The bill serves as an authorization for the $1.9 trillion stimulus package and it gives instructions to the committees that will now draft the legislation on writing it under reconciliation. It now bounces back to the House, which already approved it, so that the chamber can approve the amendments that were passed. The House could vote on it as early as today.

Several senators expressed their displeasure over the Senate having to hold a “vote-a-rama,” which is part of the budget process that allows lawmakers to bring an unlimited number of amendments and potentially force a vote on. Sen. Brian Schatz (D-Hawaii) called it “the worst part of the United States Senate.” Sen. Sheldon Whitehouse (D-Rhode Island) filed an amendment to end all “vote-a-ramas,” but it did not get a vote.

The process — typically used by the minority party to generate annoyance and allowed by rules that some callarcane” — eats up time and forces votes that could potentially trip up tired, sleep-deprived lawmakers and come to haunt them come election season. This is especially true since none of the amendments are binding. As of Thursday night, over 800 amendments had been filed.

One such amendment that appeared to be engineered to trip lawmakers up was brought by Sen. Joni Ernst (R-Iowa) whose proposal was to ban the $15 minimum wage during the pandemic — which Sen. Bernie Sanders (I-Vermont) agreed with, pointing out that the minimum wage proposal in the stimulus package raises the wage incrementally over five years. He emphasized that the minimum wage increase was vital to the bill and said “we need to end the crisis of starvation wages.” The Senate adopted the amendment by voice.

Senators Joe Manchin (D-West Virginia) and Susan Collins (R-Maine) introduced an amendment to block the $1,400 relief checks from going to “upper-income taxpayers,” a currently undefined group, that passed 99 to 1. However, in the bill’s current form, the checks are already not going to people with a reported income of over $75,000.

Senators Tom Cotton (R-Arkansas) and Todd Young (R-Indiana) brought an amendment to bar undocumented immigrants from receiving relief checks. The group is already barred from getting them because they don’t have social security numbers, but some Democrats warned that the amendment language could be interpreted to block undocumented immigrants’ children who are citizens from receiving the checks. The amendment passed with eight Democrats voting in favor.
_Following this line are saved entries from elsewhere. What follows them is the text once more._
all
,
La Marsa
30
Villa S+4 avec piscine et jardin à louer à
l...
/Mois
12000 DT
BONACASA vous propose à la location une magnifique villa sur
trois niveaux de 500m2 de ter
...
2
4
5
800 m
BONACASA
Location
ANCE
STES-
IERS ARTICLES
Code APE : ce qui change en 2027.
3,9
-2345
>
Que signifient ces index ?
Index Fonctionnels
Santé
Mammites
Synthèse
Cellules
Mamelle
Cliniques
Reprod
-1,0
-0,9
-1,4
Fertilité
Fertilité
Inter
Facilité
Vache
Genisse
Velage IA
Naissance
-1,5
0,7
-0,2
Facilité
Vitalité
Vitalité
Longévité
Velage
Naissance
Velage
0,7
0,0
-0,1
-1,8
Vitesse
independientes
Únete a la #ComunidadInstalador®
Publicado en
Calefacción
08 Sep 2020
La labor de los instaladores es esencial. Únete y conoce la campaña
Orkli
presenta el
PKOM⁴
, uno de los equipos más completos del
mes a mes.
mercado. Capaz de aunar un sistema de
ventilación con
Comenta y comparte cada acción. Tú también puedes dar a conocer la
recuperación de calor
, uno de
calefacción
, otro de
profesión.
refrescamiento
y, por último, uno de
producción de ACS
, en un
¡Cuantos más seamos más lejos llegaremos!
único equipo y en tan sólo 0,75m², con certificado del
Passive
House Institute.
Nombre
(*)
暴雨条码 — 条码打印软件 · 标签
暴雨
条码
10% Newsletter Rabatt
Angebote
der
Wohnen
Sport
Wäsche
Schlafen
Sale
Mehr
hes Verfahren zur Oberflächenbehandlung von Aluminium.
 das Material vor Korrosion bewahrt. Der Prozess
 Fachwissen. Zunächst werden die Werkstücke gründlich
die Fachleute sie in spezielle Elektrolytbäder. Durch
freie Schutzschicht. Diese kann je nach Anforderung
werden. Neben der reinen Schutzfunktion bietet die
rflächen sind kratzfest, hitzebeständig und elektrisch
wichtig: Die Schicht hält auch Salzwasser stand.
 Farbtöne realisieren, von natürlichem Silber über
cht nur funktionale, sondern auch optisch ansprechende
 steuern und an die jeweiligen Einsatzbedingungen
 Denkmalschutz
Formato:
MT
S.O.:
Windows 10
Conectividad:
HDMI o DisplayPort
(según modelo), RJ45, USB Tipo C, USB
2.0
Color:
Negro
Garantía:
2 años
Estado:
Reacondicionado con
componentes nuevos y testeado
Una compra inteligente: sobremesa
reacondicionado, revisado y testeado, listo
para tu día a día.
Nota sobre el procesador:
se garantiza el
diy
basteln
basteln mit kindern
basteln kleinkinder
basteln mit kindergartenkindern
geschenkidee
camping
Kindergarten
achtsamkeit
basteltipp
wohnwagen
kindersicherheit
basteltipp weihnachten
Many of the amendments that the senators voted on were largely symbolic, and many had little to do with the stimulus itself. Democrats blocked a number of these: a proposal by Sen. Roy Blunt (R-Missouri) to bar federal funding to schools that don’t reopen once teachers are vaccinated and another by Sen. Patrick Toomey (R-Pennsylvania) to make state and local jurisdictions cooperate with federal law enforcement.

One amendment, however, to overturn Biden’s barring of the Keystone XL pipeline passed with Democrats Manchin and Sen. Jon Tester (D-Montana) voting in favor. The vote is symbolic but was designed to put Democrats on the record on the pipeline.

Biden and Harris are expected to meet with House Democrats on Friday morning to discuss next steps on the stimulus package.

Currently, the status of who will receive the $1,400 relief checks appears to be in flux. Currently, the checks are slated to go to individuals making less than $75,000 a year and couples making less than $150,000 a year. Democrats are discussing ratcheting that down to as far as the Republicans’ proposal of $50,000 for individuals and $100,000 for couples.